Siatkarze z kraju Klonowego Liścia kontynuowali skuteczną grę w drugim secie, jednak biało-czerwoni po przerwie podnieśli swój poziom, szczególnie w polu serwisowym. Seria asów Jakuba Kochanowskiego pozwoliła im zbudować przewagę 8:5, natomiast punktowa zagrywka Semeniuka spowodowała, że prowadzili już 12:7. Rywale zdołali odrobić część strat (10:12), ale podopieczni trenera Grbica szybko powiększyli dystans serwisem i blokami (17:11). Ich zwycięstwo ani przez moment nie było zagrożone, a ostatni punkt uzyskali po błędzie Stephena Maara (25:20).
Trzecia odsłona była najbardziej wyrównana, obie drużyny zademonstrowały w niej wysoki poziom. Po stronie biało-czerwonych liderem był Semeniuk, dobrze grał również Bołądź, a w ekipie Kanady nieustannie punktował Arthur Szwarc (13:13). Dopiero as serwisowy Bołądzia pozwolił Polakom odskoczyć (18:16), natomiast gdy zatrzymany został Maar, prowadzili 20:17. Przeciwnicy zdołali jeszcze zniwelować straty do jednego punktu, jednak atak Bartosza Bednorza zakończył tę partię (25:23).

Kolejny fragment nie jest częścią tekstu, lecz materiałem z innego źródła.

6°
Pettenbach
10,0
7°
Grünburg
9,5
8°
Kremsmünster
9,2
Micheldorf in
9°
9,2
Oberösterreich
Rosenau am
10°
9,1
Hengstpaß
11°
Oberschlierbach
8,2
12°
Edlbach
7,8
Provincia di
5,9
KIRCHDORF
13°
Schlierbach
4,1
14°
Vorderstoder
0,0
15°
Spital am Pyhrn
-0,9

Czwartego seta asem serwisowym rozpoczął Semeniuk, a po serii akcji Bołądzia Polacy mieli przewagę 5:1. Trio Semeniuk-Bołądź-Bednorz nie wstrzymywało ręki i dokładało kolejne punkty, powiększając dystans (16:9). Biało-czerwoni spokojnie utrzymywali prowadzenie i chociaż dwa asy serwisowe z rzędu zanotował jeszcze Nicholas Hoag (14:18), to jego zespół nie zdołał już zbliżyć się do rywali. Ostatni punkt padł po ataku Kochanowskiego (25:21).

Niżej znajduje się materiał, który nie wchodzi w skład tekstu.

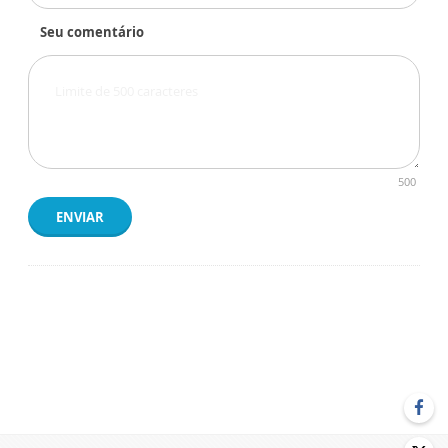
Seu comentário
500
ENVIAR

Liderem polskiej reprezentacji był Bednorz, który zdobył 19 punktów, bardzo dobrze spisali się jednak wszyscy ofensywni zawodnicy - środkowy Mateusz Poręba dołożył 13 punktów, a Semeniuk, Bołądź i Kochanowski - po 12. Wśród Kanadyjczyków najlepiej zaprezentował się Eric Loeppky - 15 pkt. W piątek Biało-czerwoni zmierzą się z Holandią.